### The data

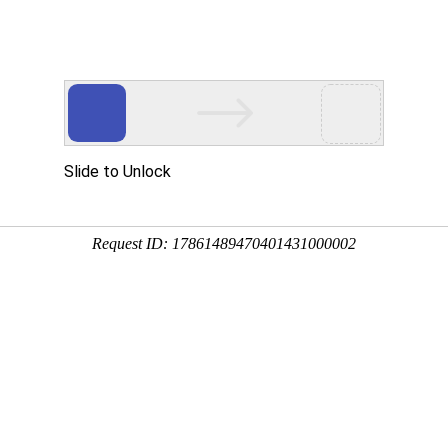
臂吊定制生产厂家
台轻型起重机
行业解决方案
新闻中心
服务与支持
为何选择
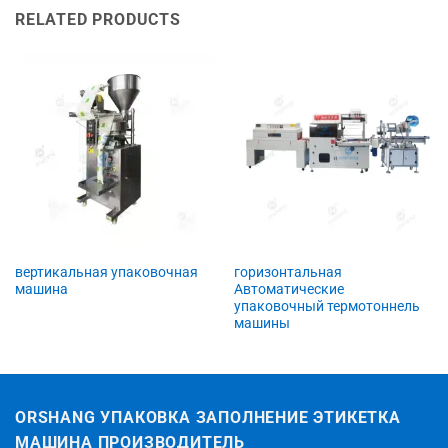
RELATED PRODUCTS
вертикальная упаковочная
горизонтальная
машина
Автоматические
упаковочный термотоннель
машины
ORSHANG УПАКОВКА ЗАПОЛНЕНИЕ ЭТИКЕТКА
МАШИНА ПРОИЗВОДИТЕЛЬ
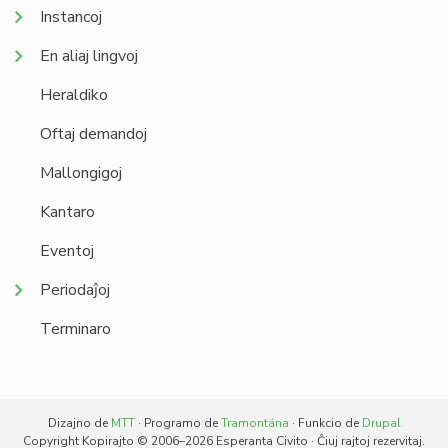
Instancoj
En aliaj lingvoj
Heraldiko
Oftaj demandoj
Mallongigoj
Kantaro
Eventoj
Periodaĵoj
Terminaro
Dizajno de
MTT
· Programo de
Tramontána
· Funkcio de
Drupal
Copyright Kopirajto © 2006–2026 Esperanta Civito · Ĉiuj rajtoj rezervitaj.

### Your instructions
Each entry above is to be restated exactly, without its images.

### The completed task
臂吊定制生产厂家
台轻型起重机
行业解决方案
新闻中心
服务与支持
为何选择
RELATED PRODUCTS
вертикальная упаковочная
горизонтальная
машина
Автоматические
упаковочный термотоннель
машины
ORSHANG УПАКОВКА ЗАПОЛНЕНИЕ ЭТИКЕТКА
МАШИНА ПРОИЗВОДИТЕЛЬ
Instancoj
En aliaj lingvoj
Heraldiko
Oftaj demandoj
Mallongigoj
Kantaro
Eventoj
Periodaĵoj
Terminaro
Dizajno de
MTT
· Programo de
Tramontána
· Funkcio de
Drupal
Copyright Kopirajto © 2006–2026 Esperanta Civito · Ĉiuj rajtoj rezervitaj.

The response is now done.